Saturday, July 19, 2008

A couple wins against ID

A friend, who has a background in the ACLU, frequently said that the proper response to free speech one doesn't like is more free speech. Here is an example of that in action. William Dembski, author of many books on ID, came to University of Oklahoma to do a presentation on Intelligent Design. Daniel Disckson-LaPrade, a technical writing instructor learned about the visit and had only a short time to alert the zoology and Botany/Microbiology departments and request funding and signatures for an ad in the school newspaper (he exceeded his goals) and got some editorials written for the paper. Those professors and their students were also well prepared when they attended the actual presentation. Dembski seemed to stumble through his presentation and was quite effectively demolished during two hours of Q&A. They also got editorials into the school paper afterwards that discussed Dembski's misrepresentation of data. If all ID presentations met with that amount of preparation, the effort would evaporate.

Alas, a commeter from a much more conservative school shows why ID still gets exposure. The professors don't seem interested in challenging the ID speakers, the students aren't majors in microbiology or are otherwise ill-equipped to take on people like Dembski, and the school newspaper is sympathetic to ID so doesn't run the editorials.
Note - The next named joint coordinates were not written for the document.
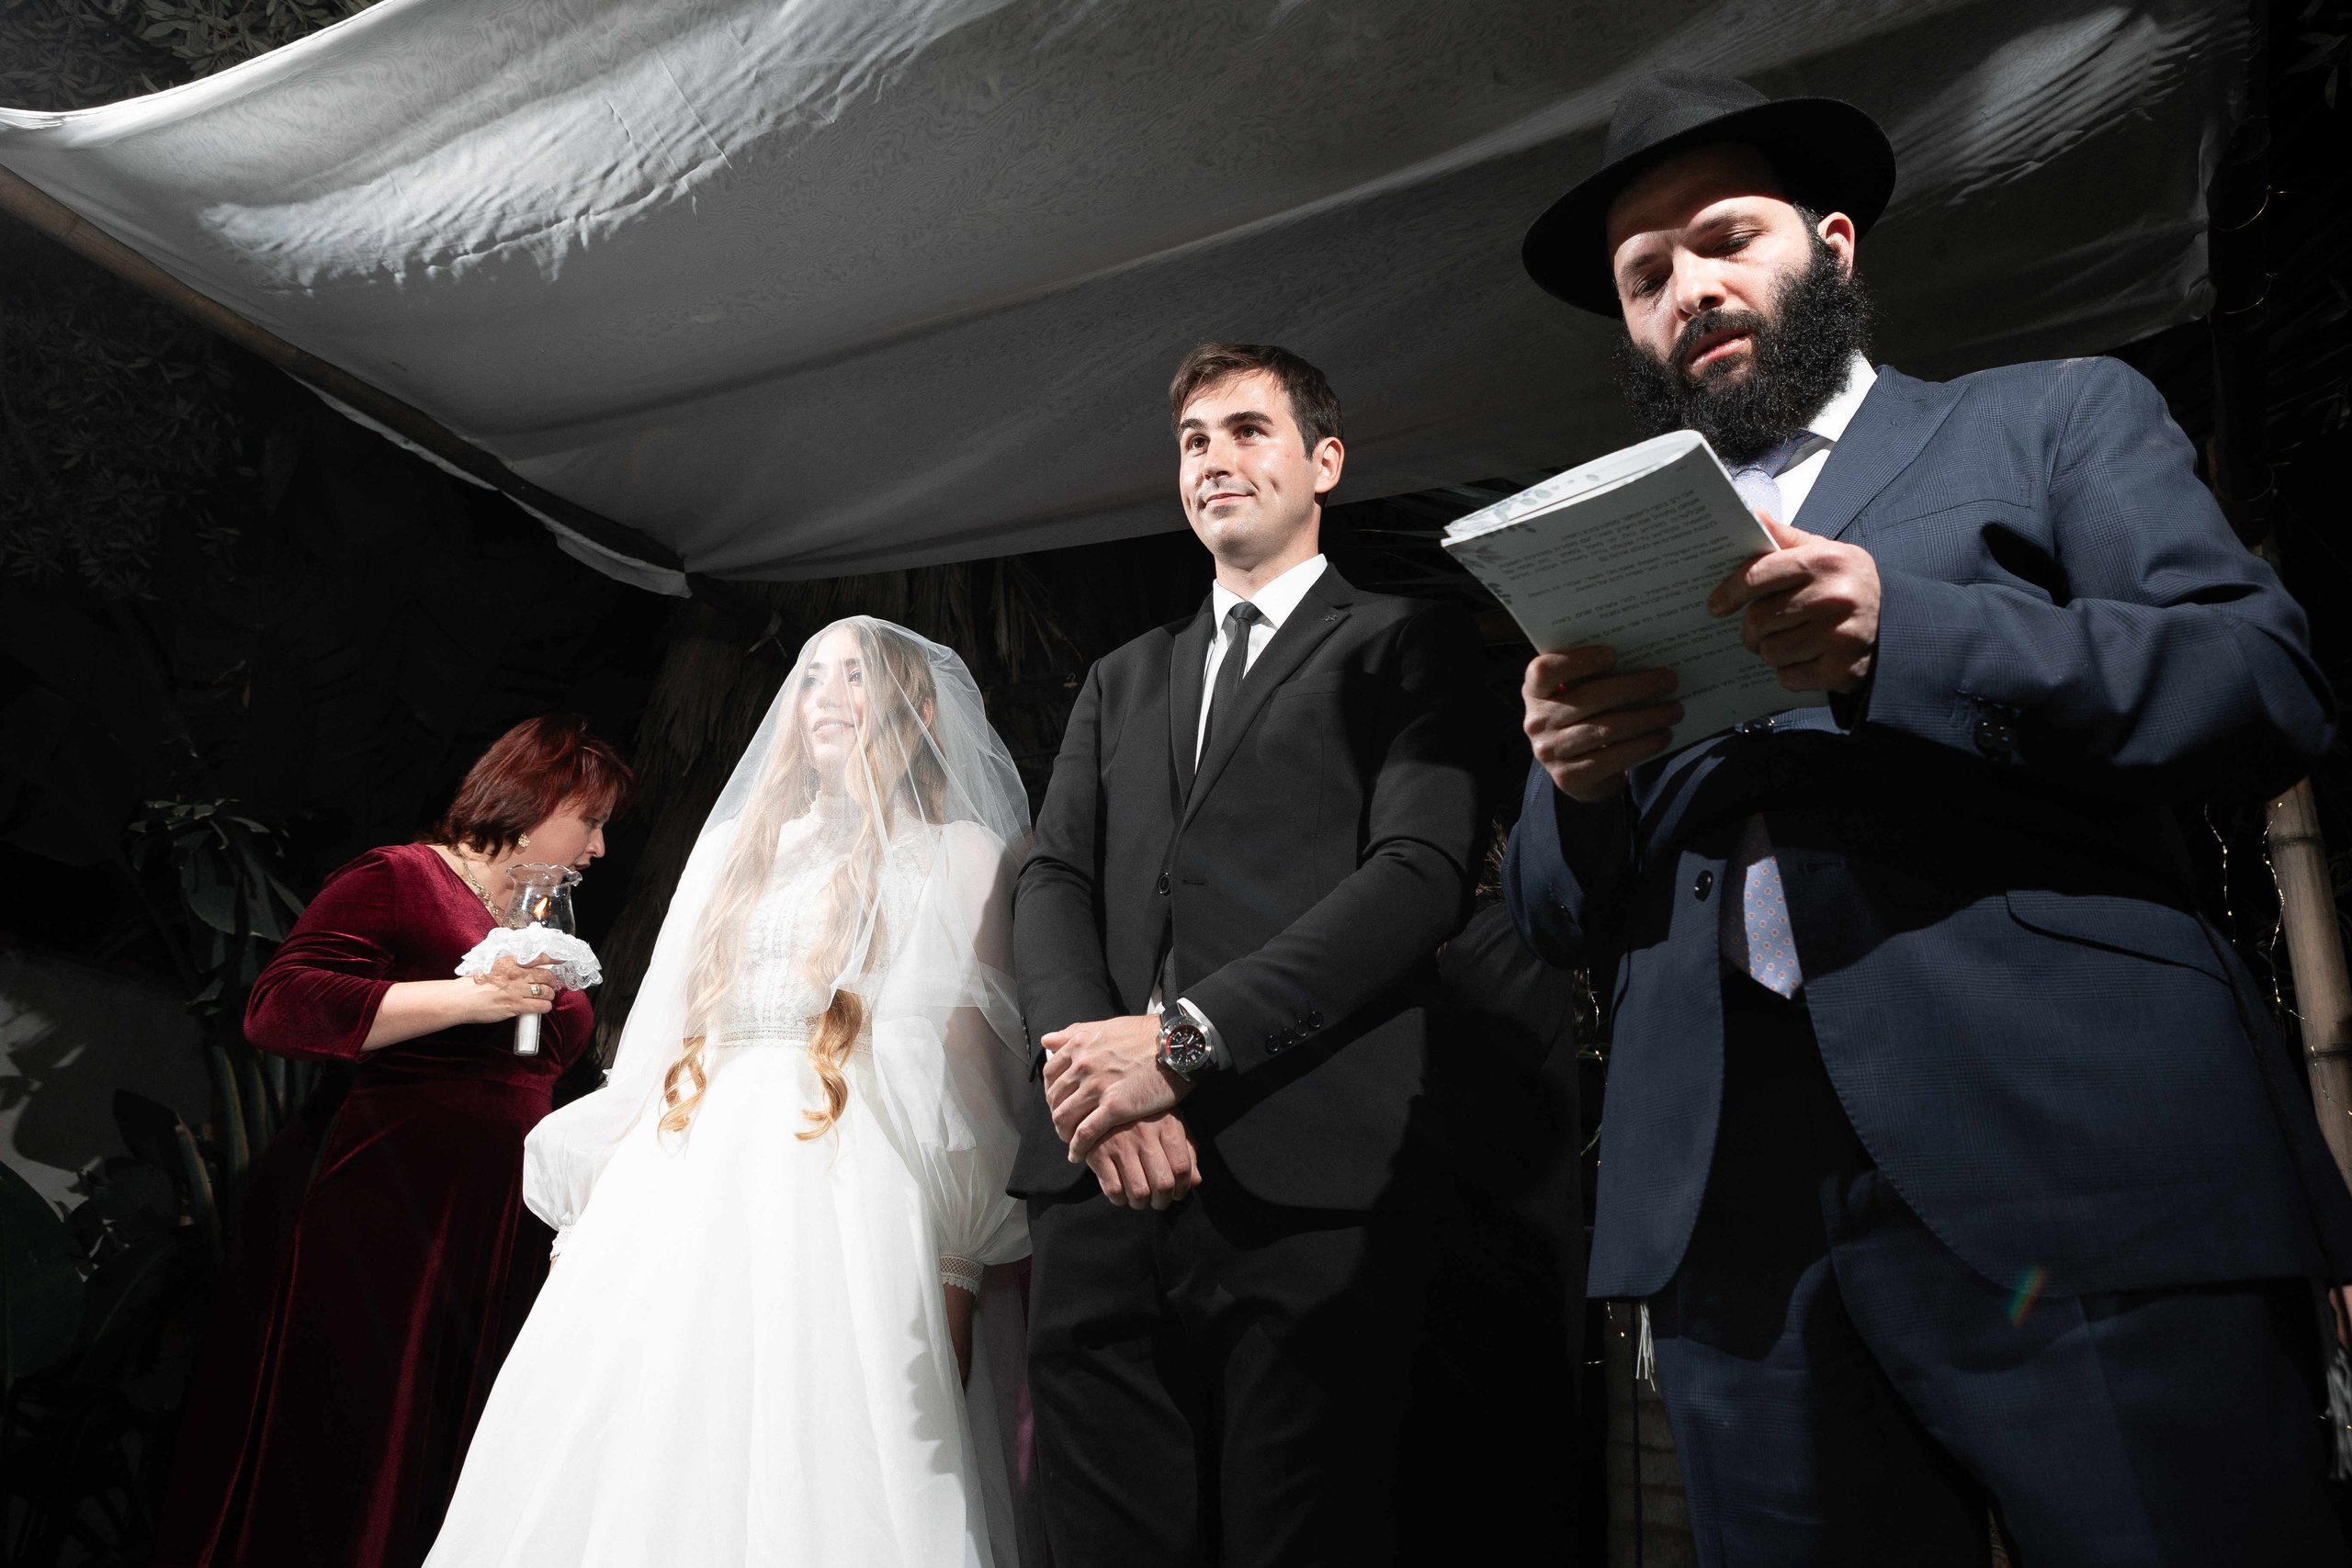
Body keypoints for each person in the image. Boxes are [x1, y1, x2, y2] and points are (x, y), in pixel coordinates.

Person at [1504, 70, 2352, 1562]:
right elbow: (1551, 912)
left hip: (2082, 1155)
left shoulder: (2052, 417)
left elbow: (2258, 679)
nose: (1690, 288)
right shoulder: (1607, 554)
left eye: (1727, 238)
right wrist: (1578, 784)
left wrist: (1909, 634)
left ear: (1833, 246)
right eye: (1649, 278)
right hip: (1734, 1227)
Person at [424, 618, 1035, 1568]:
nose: (827, 695)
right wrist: (594, 1212)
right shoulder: (745, 849)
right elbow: (668, 1031)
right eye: (811, 677)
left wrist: (957, 1261)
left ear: (916, 712)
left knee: (821, 1440)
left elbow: (966, 1068)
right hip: (683, 1175)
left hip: (843, 1185)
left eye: (857, 678)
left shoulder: (959, 856)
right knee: (639, 1438)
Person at [1012, 343, 1487, 1565]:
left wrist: (1179, 1043)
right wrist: (1095, 1080)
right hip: (1100, 1178)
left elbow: (1419, 874)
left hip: (1304, 1180)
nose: (1215, 459)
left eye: (1247, 430)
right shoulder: (1120, 678)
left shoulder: (1406, 643)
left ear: (1324, 461)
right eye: (1193, 440)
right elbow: (1053, 875)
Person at [154, 715, 635, 1568]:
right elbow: (281, 1004)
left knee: (457, 1444)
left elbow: (550, 1080)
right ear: (536, 800)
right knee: (364, 1424)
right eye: (590, 821)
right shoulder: (402, 878)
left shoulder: (541, 917)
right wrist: (466, 1000)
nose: (599, 848)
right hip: (397, 1201)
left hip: (507, 1226)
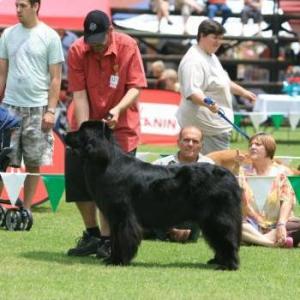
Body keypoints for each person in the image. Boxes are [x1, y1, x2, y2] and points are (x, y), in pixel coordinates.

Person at [65, 10, 147, 258]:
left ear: (110, 31)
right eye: (92, 42)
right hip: (87, 123)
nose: (96, 48)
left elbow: (136, 87)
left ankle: (110, 240)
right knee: (79, 177)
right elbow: (79, 95)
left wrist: (118, 109)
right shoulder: (78, 50)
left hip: (120, 124)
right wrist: (86, 135)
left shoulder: (127, 45)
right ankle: (92, 234)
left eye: (100, 43)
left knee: (114, 186)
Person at [0, 0, 64, 210]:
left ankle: (26, 210)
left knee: (34, 162)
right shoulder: (8, 34)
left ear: (36, 5)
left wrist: (51, 110)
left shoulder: (50, 36)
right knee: (2, 160)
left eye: (23, 5)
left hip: (38, 108)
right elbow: (2, 73)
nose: (18, 10)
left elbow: (56, 78)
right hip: (9, 108)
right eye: (16, 5)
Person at [176, 19, 256, 154]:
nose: (218, 42)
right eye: (214, 37)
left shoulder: (210, 56)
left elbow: (223, 81)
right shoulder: (194, 61)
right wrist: (209, 103)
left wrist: (243, 92)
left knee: (212, 170)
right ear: (201, 36)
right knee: (214, 170)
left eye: (221, 38)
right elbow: (192, 93)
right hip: (205, 127)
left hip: (215, 125)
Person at [149, 126, 214, 242]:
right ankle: (172, 232)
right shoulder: (161, 164)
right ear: (178, 143)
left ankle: (168, 233)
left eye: (195, 141)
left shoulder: (209, 166)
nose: (190, 144)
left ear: (201, 145)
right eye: (186, 140)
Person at [237, 133, 300, 248]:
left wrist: (281, 224)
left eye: (258, 144)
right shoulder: (241, 172)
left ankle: (254, 239)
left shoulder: (280, 173)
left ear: (269, 149)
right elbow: (234, 199)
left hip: (276, 225)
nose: (252, 147)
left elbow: (287, 201)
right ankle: (271, 243)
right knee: (232, 224)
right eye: (251, 144)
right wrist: (237, 168)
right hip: (249, 225)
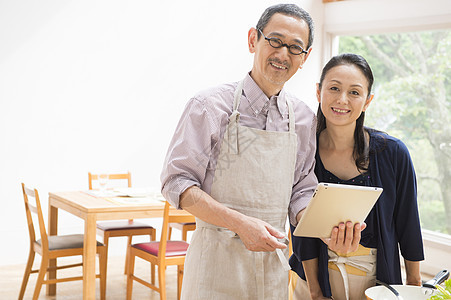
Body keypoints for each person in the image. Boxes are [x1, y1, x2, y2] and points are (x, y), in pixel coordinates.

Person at [161, 4, 362, 299]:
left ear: (305, 58)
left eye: (295, 48)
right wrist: (240, 224)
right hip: (214, 265)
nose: (283, 54)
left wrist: (326, 229)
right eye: (275, 41)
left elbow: (300, 191)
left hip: (272, 267)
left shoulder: (305, 119)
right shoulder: (208, 106)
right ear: (253, 40)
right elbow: (176, 184)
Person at [289, 53, 425, 300]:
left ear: (367, 101)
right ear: (319, 92)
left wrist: (413, 286)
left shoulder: (393, 153)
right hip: (312, 281)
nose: (342, 100)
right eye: (334, 88)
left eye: (354, 92)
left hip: (375, 283)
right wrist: (316, 293)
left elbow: (408, 224)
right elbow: (301, 228)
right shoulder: (302, 149)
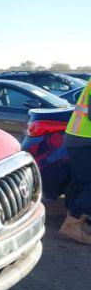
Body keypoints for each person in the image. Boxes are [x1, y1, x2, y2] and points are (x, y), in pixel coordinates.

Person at [60, 78, 91, 245]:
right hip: (85, 139)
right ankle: (72, 224)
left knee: (81, 184)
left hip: (78, 137)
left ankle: (73, 222)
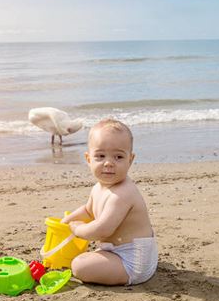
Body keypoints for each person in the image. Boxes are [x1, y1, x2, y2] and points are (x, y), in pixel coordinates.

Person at [61, 119, 157, 285]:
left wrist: (78, 229)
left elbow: (102, 230)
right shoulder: (99, 187)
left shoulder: (122, 194)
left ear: (130, 159)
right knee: (83, 258)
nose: (108, 163)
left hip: (132, 262)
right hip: (115, 250)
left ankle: (125, 271)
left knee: (79, 265)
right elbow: (88, 211)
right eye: (100, 156)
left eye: (118, 157)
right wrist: (66, 222)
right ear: (89, 159)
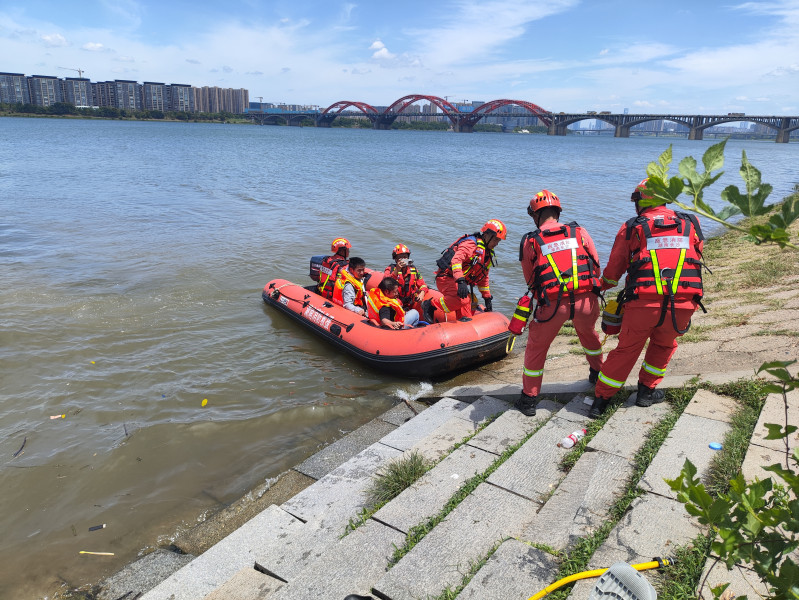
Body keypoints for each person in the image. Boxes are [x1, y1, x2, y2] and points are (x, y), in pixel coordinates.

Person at [589, 179, 705, 418]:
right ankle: (646, 393)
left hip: (644, 303)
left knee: (627, 350)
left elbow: (614, 269)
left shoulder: (632, 227)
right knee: (664, 345)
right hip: (682, 302)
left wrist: (600, 287)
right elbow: (696, 255)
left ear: (640, 201)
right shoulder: (691, 222)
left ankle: (600, 402)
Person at [515, 190, 604, 416]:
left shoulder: (530, 240)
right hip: (586, 301)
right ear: (557, 212)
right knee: (589, 335)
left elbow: (530, 277)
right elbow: (596, 264)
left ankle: (529, 400)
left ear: (535, 215)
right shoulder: (579, 231)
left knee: (536, 348)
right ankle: (597, 373)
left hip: (552, 305)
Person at [432, 219, 507, 320]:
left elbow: (483, 278)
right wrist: (461, 280)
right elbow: (456, 260)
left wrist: (487, 297)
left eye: (498, 241)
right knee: (463, 300)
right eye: (495, 240)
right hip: (446, 277)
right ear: (486, 235)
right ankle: (430, 305)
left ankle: (461, 328)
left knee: (469, 309)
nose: (497, 243)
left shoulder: (488, 254)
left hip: (458, 282)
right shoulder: (471, 244)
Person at [384, 244, 428, 314]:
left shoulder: (413, 269)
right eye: (400, 257)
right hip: (395, 303)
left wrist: (422, 293)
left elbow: (423, 284)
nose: (403, 260)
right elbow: (385, 284)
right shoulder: (390, 269)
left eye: (405, 257)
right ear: (395, 259)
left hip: (410, 303)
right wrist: (396, 271)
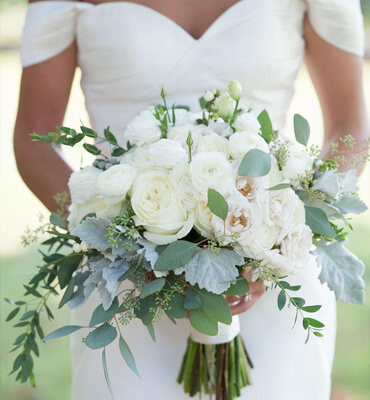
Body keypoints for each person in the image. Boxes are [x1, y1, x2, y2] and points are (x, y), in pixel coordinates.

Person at [14, 0, 369, 399]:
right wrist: (122, 242)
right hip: (129, 294)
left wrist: (280, 234)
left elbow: (349, 127)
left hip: (274, 278)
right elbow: (35, 140)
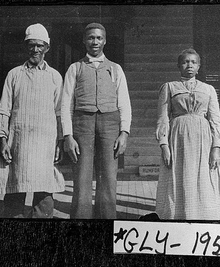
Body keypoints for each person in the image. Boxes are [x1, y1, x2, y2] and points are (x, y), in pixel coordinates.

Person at [0, 23, 65, 218]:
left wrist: (60, 141)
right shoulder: (14, 75)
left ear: (47, 48)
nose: (35, 50)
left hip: (45, 144)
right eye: (31, 45)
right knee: (15, 194)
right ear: (26, 47)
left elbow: (60, 113)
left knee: (43, 198)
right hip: (19, 143)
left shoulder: (55, 77)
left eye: (40, 45)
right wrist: (2, 139)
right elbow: (4, 109)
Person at [61, 23, 131, 219]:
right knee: (82, 177)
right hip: (82, 125)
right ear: (84, 41)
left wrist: (124, 133)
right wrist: (68, 135)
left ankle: (107, 223)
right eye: (91, 37)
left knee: (109, 177)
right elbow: (66, 104)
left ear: (105, 41)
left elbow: (124, 103)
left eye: (99, 38)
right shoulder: (75, 68)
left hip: (110, 126)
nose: (95, 42)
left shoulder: (115, 69)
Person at [155, 48, 220, 220]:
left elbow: (216, 120)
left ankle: (203, 218)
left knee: (202, 176)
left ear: (199, 66)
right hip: (178, 138)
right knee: (180, 177)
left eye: (193, 62)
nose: (189, 65)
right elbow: (162, 119)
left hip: (203, 140)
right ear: (179, 65)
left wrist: (216, 147)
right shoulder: (169, 87)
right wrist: (164, 145)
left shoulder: (208, 89)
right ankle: (178, 217)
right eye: (186, 62)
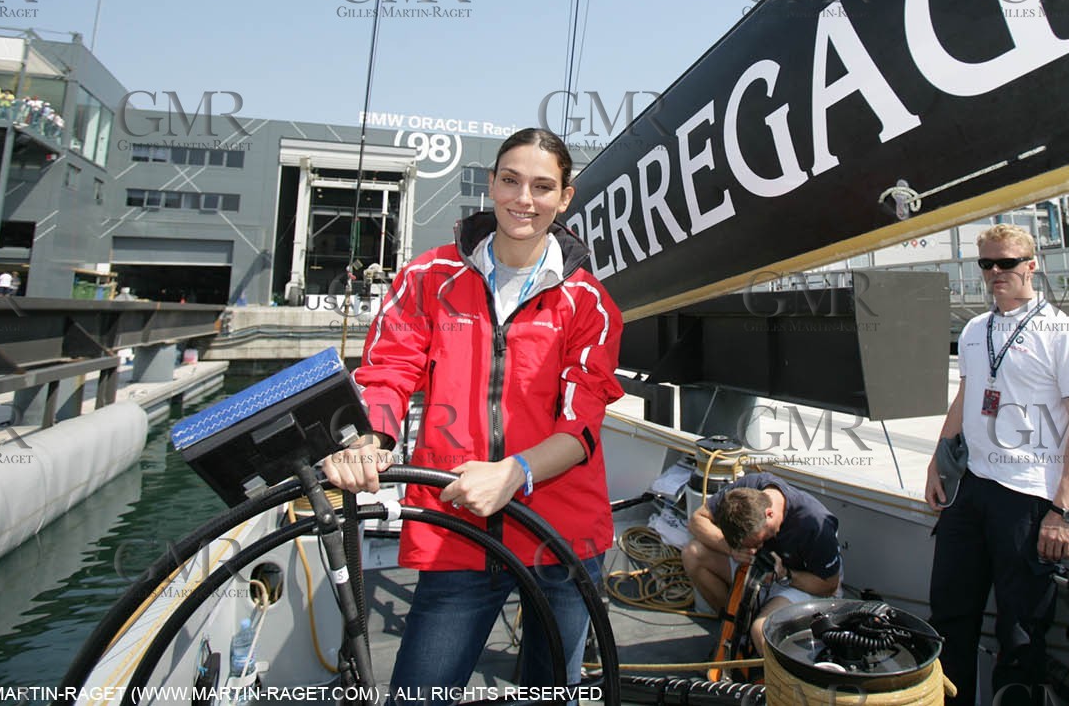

I was so busy checking up on what the United Methodist Church General Conference did to gays I didn't hear about other good things they did. They passed a resolution opposing adding creationism and ID to science curriculums of public schools. Another resolution supported describing scientific truth as being of a different kind than religious truth. Dan Dick, of the General Board of Discipleship for the church said, "The church has the responsibility to teach theology and raise these questions. Secular culture has the responsibility to teach science, and we don’t believe creationism and intelligent design qualify as science.”